Funny thing is that there are signs everywhere around Prague saying watch out for pickpockets but I have never had any problem, any time I have been there. My first day in Rome I am in the Metro and some frickin guy starts to get into my pocket! My first day there! One thing that you lean is to never have your stuff where it is easy for someone to take. I always had a jacket on so I could put my stuff in my inside pockets. Watch out if you carry a backpack! Especially in the metro's where it is crowded.

Guns observed:

Czech: Every pistol I saw was a CZ 9mm (go figure). Guards around government buildings also carried MP5's. I was able to stop by a gun shop and saw many neat toys. Many surplus rifles, select-fire Scorpions, MG42's, and many many different types of pistols. (Glocks going for $700!)

Italy: As some of you may have guessed the majority were Beretta 92's. Some police agencies however carried CZ75's and Bank guards packed Glocks. Around government buildings the guards carried some kind of 9mm SMG that I I do not know the name of. It kinda has a Sten, grease gun look to it.

Here are some pics from my trip. Hope you guys all enjoy!

CZECH
































































ROME


----------



## Wandering Man (Jul 9, 2006)

Welcome home. Nice pics.

Sounds like it was a wonderful trip.

Did you bring us anything? :smt033 



WM


----------



## js (Jun 29, 2006)

Great pics! Looks like you had a great time....  Welcome back!


----------



## Shipwreck (Jan 26, 2006)

Yes, nice pics. Haven't been to Europe since I was 14. Nice scenery. Welcome back!


----------



## Baldy (Jun 21, 2006)

Never been there and never will. The only way I can see things over there is with pictures and you took some great ones. What's the name of the castle setting on the hill over looking the town? I would like to explore that.
Welcome home from a safe and fun trip.


----------



## Todd (Jul 3, 2006)

Great pics! One of these years (maybe for some big anniversary), I'm going to surprise my wife with a Mediterranean cruise. She's wanted to do that for a long time and I've always wanted to see Italy. I guess 2 years of art history (one in prep school and one in college) has made me curios to see some of that stuff in real life.


----------



## -gunut- (May 8, 2006)

Baldy said:


> What's the name of the castle setting on the hill over looking the town? I would like to explore that.
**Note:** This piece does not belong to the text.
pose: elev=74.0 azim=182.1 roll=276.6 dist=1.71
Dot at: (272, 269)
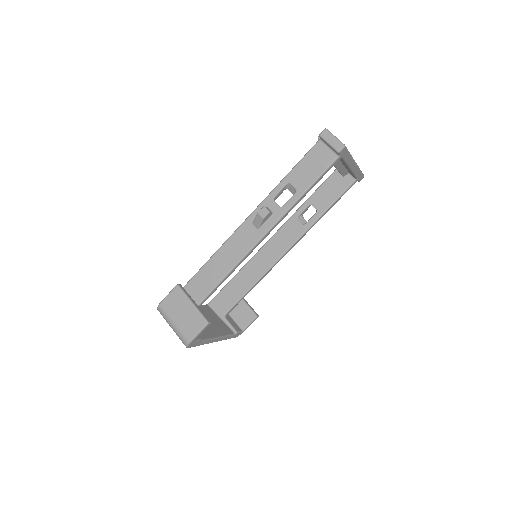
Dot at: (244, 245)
It is called Karlstein (Spell?) Karl-stein. It was built about 500 year ago to house the crown jewels.


----------



## Baldy (Jun 21, 2006)

Thanks for the info on Karl-stein. I wouldn't mind living in the little village in the valley myself. Bet the folks living there all know each other. Oh by the way your better half sure is a pretty lady.


----------



## john doe. (Aug 26, 2006)

Sounds like a great time. I just watched a special about the Roman Coliseum. Amazing engineering even for our times and it was built around 80 AD.


----------



## Shipwreck (Jan 26, 2006)

Baldy said:


> Never been there and never will.


Well, my mother is Danish, and I have some cousins and family there. I went 3 time by age 14. Haven't been back since, unfortunately. But, I have been to china a few times due to the wife. So, that makes up for it


----------



## -gunut- (May 8, 2006)

tnoisaw said:


> Sounds like a great time. I just watched a special about the Roman Coliseum. Amazing engineering even for our times and it was built around 80 AD.


It is really amazing. So is the Roman forum around it. I will post some pics later. I don't remember when construction started(sometime BC) but it was finished in 80AD.


----------



## Shipwreck (Jan 26, 2006)

-gunut- said:


> It is really amazing. So is the Roman forum around it. I will post some pics later. I don't remember when construction started(sometime BC) but it was finished in 80AD.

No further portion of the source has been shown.